Castle represents Surrey at squash at over-45s level, and continues to play representative tennis around the world.

===Singles: 1 (1 runner-up)===

| Result | W/L | Date | Tournament | Surface | Opponent | Score |
|---|---|---|---|---|---|---|
| Loss | 0–1 | Apr 1988 | Seoul Open, South Korea | Hard | USA Dan Goldie | 3–6, 7–6^{(7–5)}, 0–6 |

===Doubles: 5 (3 titles / 2 runners-up)===

| Result | W/L | Date | Tournament | Surface | Partner | Opponents | Score |
|---|---|---|---|---|---|---|---|
| Win | 1–0 | Apr 1988 | Seoul Open, South Korea | Hard | ARG Roberto Saad | Gary Donnelly; Jim Grabb; | 6–7, 6–4, 7–6 |
| Loss | 1–1 | Aug 1988 | Toronto, Canada | Hard | USA Tim Wilkison | Ken Flach; Robert Seguso; | 6–7^{(3–7)}, 3–6 |
| Win | 2–1 | Aug 1988 | Rye Brook, US | Hard | USA Tim Wilkison | Jeremy Bates; Michael Mortensen; | 4–6, 7–5, 7–6 |
| Win | 3–1 | Jan 1990 | Adelaide, Australia | Hard | NGR Nduka Odizor | Alexander Mronz; Michiel Schapers; | 7–6, 6–2 |
| Loss | 3–2 | Jun 1991 | Manchester, England | Grass | GBR Nick Brown | Omar Camporese; Goran Ivanišević; | 4–6, 3–6 |

===Mixed doubles: 1 (1 runner-up)===

| Result | Date | Tournament | Surface | Partner | Opponents | Score |
|---|---|---|---|---|---|---|
| Loss | 1987 | Australian Open | Grass | GBR Anne Hobbs | USA Zina Garrison USA Sherwood Stewart | 6–3, 6–7^{(5–7)}, 3–6 |

==Media career==
After retiring from professional tennis in 1992, Castle served as a commentator and presenter for BSkyB. As well as tennis, he presented basketball, motor racing and golf for Sky.

He joined GMTV in September 2000 as a presenter.

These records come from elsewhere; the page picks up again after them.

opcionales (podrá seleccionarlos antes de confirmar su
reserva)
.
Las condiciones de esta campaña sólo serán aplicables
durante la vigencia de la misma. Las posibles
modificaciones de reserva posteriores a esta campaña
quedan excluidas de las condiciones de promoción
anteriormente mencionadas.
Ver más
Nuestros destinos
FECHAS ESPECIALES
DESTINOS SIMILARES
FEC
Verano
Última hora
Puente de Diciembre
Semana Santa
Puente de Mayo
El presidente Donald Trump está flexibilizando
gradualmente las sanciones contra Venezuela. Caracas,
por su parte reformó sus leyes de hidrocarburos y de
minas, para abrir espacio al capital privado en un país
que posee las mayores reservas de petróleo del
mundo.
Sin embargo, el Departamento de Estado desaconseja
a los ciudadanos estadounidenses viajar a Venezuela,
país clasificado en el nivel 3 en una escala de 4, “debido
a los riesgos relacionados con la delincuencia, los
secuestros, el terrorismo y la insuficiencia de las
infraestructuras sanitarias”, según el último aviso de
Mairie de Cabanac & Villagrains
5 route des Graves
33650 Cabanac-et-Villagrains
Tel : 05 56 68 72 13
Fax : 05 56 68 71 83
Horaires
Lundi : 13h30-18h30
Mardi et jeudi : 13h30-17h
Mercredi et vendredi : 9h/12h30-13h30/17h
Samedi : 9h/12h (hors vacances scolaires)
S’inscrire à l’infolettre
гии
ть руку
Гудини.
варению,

After a decade, it was announced in June 2010 he was to leave the programme. Castle presented the final broadcast of GMTV on 3 September 2010.

He is a member of the BAFTA-nominated BBC tennis team, covering Wimbledon, the Aegon Championships at Queen's Club, the French Open, Australian Open and the Davis Cup. Castle was lead commentator on all men's singles finals from 2003 to 2026, working alongside John McEnroe, Boris Becker, Jimmy Connors, Tim Henman and John Lloyd. In June 2026, it was announced that year's Wimbledon would be Castle's final one working for the BBC after 23 years.

In 2005, he presented the quiz show Perseverance; he presented two series of the teatime game show Divided (2009–2010); and appeared on Beat the Star on 24 May 2009 – all on ITV. He took part in ITV programme 71 Degrees North in 2010.

Castle previously presented the breakfast show on Smooth Radio and continued on the station with The Great American Songbook on Sunday evenings until 2019. He presented a weekend breakfast show on talk radio station LBC until November 2023, when he was replaced by Matthew Wright.

He has also been the face of television adverts for personal injury experts First4Lawyers.

===Strictly Come Dancing===

Castle competed in the sixth series of the celebrity dance competition, Strictly Come Dancing. His partner was Ola Jordan. Castle's appearance marked the third time a main GMTV presenter had participated in the show. After week 4, he was placed 11th out of the remaining 12 contestants, with an average score of 22.5/40. Castle was voted out after round 7 of the competition on 2 November 2008. He scored 21 points for his samba, which placed him second from bottom on the judges' leader board. He appeared in the dance-off with Heather Small, who was saved by all four of the judges.

| Week # | Dance/Song | Judges' score |  |  |  |  | Result |
| Horwood | Phillips | Goodman | Tonioli | Total |
| 1 | Cha-Cha-Cha / "Mercy" | 4 | 6 | 7 | 6 | 23 | Safe |
| 3 | Tango / "20th Century Boy" | 4 | 6 | 7 | 5 | 22 | Safe |
| 5 | American Smooth / "You Know I'm No Good" | 3 | 4 | 5 | 5 | 17 | Safe |
| 6 | Viennese Waltz / "Annie's Song" | 5 | 6 | 7 | 6 | 24 | Bottom Two |
| 7 | Samba / "Ain't it Funny" | 4 | 5 | 7 | 5 | 21 | Eliminated |

==Personal life==
Castle married Sophia Runham in May 1991. They have two daughters, including musical theatre actress Georgina. He is the father-in-law of actor Simon Lipkin, Georgina's husband.

He is the great-great-grandson of Annie Besant, a prominent socialist, women's rights activist, and supporter of Irish and Indian self-rule.